-- Work to complete --
Your answer should consist only of the lines below from the one with "thumb cmc: (727, 1023)" through the one with "pinky tip: (730, 1105)", copied exactly.

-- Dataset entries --
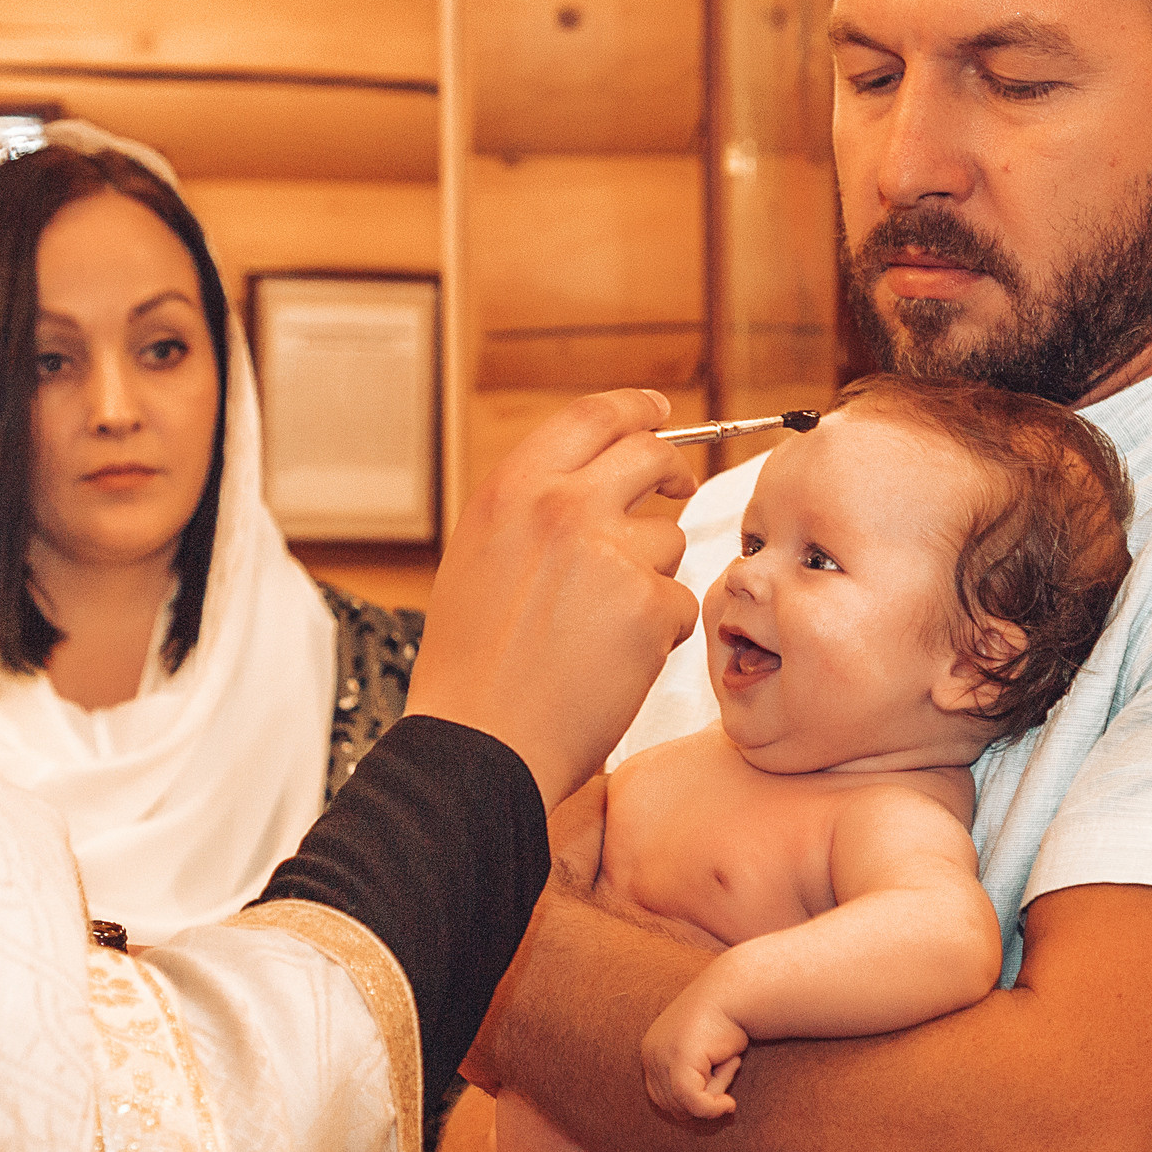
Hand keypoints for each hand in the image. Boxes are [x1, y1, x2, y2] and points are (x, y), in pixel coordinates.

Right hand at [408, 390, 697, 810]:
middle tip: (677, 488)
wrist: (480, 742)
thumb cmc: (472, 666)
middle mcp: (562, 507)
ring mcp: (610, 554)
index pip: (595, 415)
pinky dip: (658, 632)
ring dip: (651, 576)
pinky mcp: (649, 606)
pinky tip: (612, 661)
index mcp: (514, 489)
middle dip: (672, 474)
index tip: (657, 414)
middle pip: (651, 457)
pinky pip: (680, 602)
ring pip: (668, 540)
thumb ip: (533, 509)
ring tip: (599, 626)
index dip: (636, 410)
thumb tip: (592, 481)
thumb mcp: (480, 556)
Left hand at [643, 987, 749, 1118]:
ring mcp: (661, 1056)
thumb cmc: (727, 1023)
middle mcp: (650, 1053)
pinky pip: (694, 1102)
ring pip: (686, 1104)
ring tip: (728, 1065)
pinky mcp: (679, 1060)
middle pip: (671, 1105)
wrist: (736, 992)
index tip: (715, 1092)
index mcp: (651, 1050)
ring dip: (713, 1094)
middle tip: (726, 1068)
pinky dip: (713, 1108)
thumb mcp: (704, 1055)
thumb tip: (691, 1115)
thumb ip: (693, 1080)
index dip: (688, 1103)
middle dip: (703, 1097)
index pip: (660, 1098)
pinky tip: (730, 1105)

==

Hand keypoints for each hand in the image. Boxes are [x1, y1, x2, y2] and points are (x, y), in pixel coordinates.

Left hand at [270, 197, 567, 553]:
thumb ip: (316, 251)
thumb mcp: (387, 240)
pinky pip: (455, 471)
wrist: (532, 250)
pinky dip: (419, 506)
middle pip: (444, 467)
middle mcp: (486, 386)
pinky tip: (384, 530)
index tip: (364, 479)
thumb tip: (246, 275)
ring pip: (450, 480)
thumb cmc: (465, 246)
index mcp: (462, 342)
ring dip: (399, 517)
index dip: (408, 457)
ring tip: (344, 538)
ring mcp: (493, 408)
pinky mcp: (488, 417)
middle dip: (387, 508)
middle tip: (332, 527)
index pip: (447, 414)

-- Written answer --
thumb cmc: (727, 1023)
middle mcp: (650, 1053)
pinky pip: (694, 1102)
ring pip: (686, 1104)
ring tip: (728, 1065)
pinky mcp: (679, 1060)
middle pip: (671, 1105)
wrist: (736, 992)
index tip: (715, 1092)
index mcp: (651, 1050)
ring dip: (713, 1094)
middle tip: (726, 1068)
pinky dip: (713, 1108)
thumb mcp: (704, 1055)
thumb tip: (691, 1115)
thumb ip: (693, 1080)
index dip: (688, 1103)
middle dip: (703, 1097)
index pip: (660, 1098)
pinky tip: (730, 1105)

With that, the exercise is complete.